| WHAT IS REQUIRED |
Copy the records below word for word, from the line that contains "Definition of done - the volume" through the line that contains "Volume: 8434.89 (kL)", including both of those lines.

| DATA RECORDS |
■ ■ ■ ■ ■

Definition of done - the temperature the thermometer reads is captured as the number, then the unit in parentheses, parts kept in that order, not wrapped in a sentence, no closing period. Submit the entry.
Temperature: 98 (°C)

■ ■ ■ ■ ■

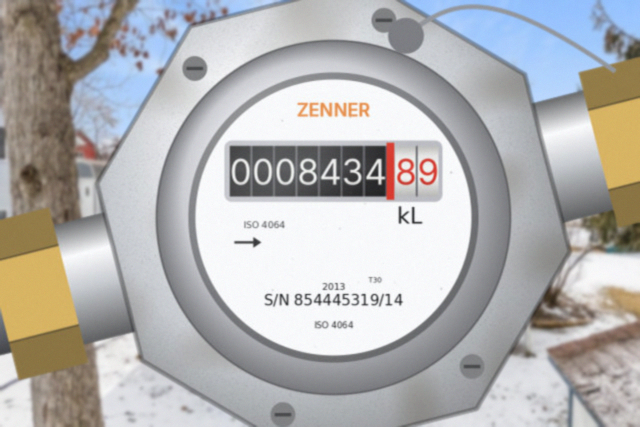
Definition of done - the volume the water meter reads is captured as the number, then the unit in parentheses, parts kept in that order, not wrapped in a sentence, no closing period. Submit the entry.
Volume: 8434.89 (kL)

■ ■ ■ ■ ■

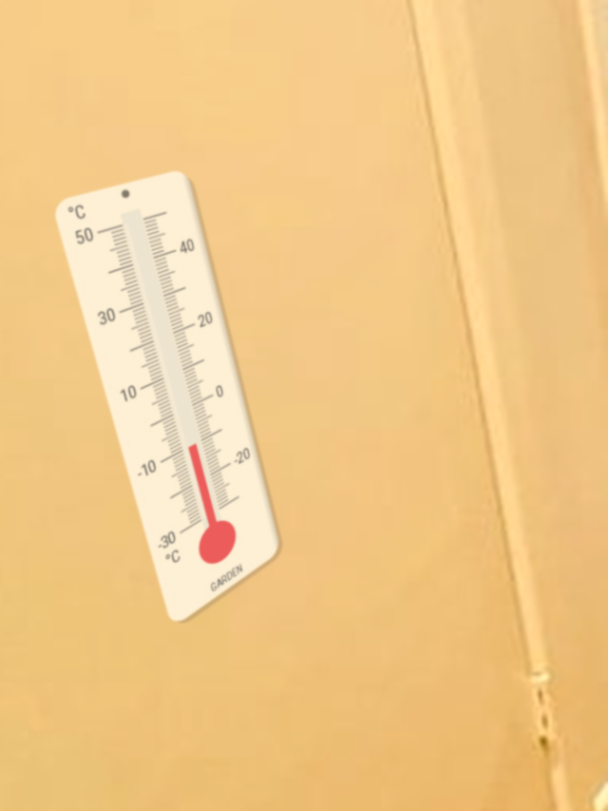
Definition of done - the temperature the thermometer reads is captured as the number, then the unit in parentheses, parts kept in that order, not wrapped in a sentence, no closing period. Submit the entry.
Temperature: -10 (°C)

■ ■ ■ ■ ■

| THE COMPLETED TASK |
Definition of done - the volume the water meter reads is captured as the number, then the unit in parentheses, parts kept in that order, not wrapped in a sentence, no closing period. Submit the entry.
Volume: 8434.89 (kL)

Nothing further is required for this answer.